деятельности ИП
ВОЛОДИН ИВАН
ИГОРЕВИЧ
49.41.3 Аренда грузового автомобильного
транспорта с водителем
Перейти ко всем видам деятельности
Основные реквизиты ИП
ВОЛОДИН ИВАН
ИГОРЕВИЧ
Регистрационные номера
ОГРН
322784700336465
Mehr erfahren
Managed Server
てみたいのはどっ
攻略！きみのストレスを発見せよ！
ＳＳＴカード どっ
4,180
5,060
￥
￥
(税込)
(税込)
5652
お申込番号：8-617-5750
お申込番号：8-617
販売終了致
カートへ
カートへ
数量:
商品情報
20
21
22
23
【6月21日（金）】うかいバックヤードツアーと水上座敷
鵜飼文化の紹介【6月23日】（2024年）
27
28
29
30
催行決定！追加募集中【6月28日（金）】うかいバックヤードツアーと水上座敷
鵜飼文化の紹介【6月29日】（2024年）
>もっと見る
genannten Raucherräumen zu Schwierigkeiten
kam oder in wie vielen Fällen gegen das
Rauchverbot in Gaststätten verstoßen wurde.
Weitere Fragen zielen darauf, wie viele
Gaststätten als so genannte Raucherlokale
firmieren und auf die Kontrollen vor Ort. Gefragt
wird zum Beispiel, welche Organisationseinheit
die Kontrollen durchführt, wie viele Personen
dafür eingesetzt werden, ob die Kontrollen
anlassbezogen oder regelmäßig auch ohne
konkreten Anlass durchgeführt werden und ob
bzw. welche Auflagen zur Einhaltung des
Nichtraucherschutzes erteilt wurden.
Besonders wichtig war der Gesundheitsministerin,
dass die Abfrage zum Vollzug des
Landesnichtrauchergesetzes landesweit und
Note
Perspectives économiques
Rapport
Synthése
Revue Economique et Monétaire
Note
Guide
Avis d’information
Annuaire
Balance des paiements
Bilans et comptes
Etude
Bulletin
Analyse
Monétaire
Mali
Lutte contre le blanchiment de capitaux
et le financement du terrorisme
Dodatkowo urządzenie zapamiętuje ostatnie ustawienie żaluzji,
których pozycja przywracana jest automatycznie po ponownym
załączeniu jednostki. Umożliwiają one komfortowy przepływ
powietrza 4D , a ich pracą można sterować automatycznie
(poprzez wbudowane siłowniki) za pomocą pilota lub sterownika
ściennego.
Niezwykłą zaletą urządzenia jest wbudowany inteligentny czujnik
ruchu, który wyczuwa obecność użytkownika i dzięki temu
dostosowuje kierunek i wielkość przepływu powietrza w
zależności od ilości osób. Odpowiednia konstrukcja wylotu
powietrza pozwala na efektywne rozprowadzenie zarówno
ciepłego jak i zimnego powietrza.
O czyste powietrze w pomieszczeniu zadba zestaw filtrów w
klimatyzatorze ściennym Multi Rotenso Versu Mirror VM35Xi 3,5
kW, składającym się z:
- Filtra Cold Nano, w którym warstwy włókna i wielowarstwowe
────
Identify how many lines in the entries above contain the word "鵜飼文化の紹介" and provide only that figure.

2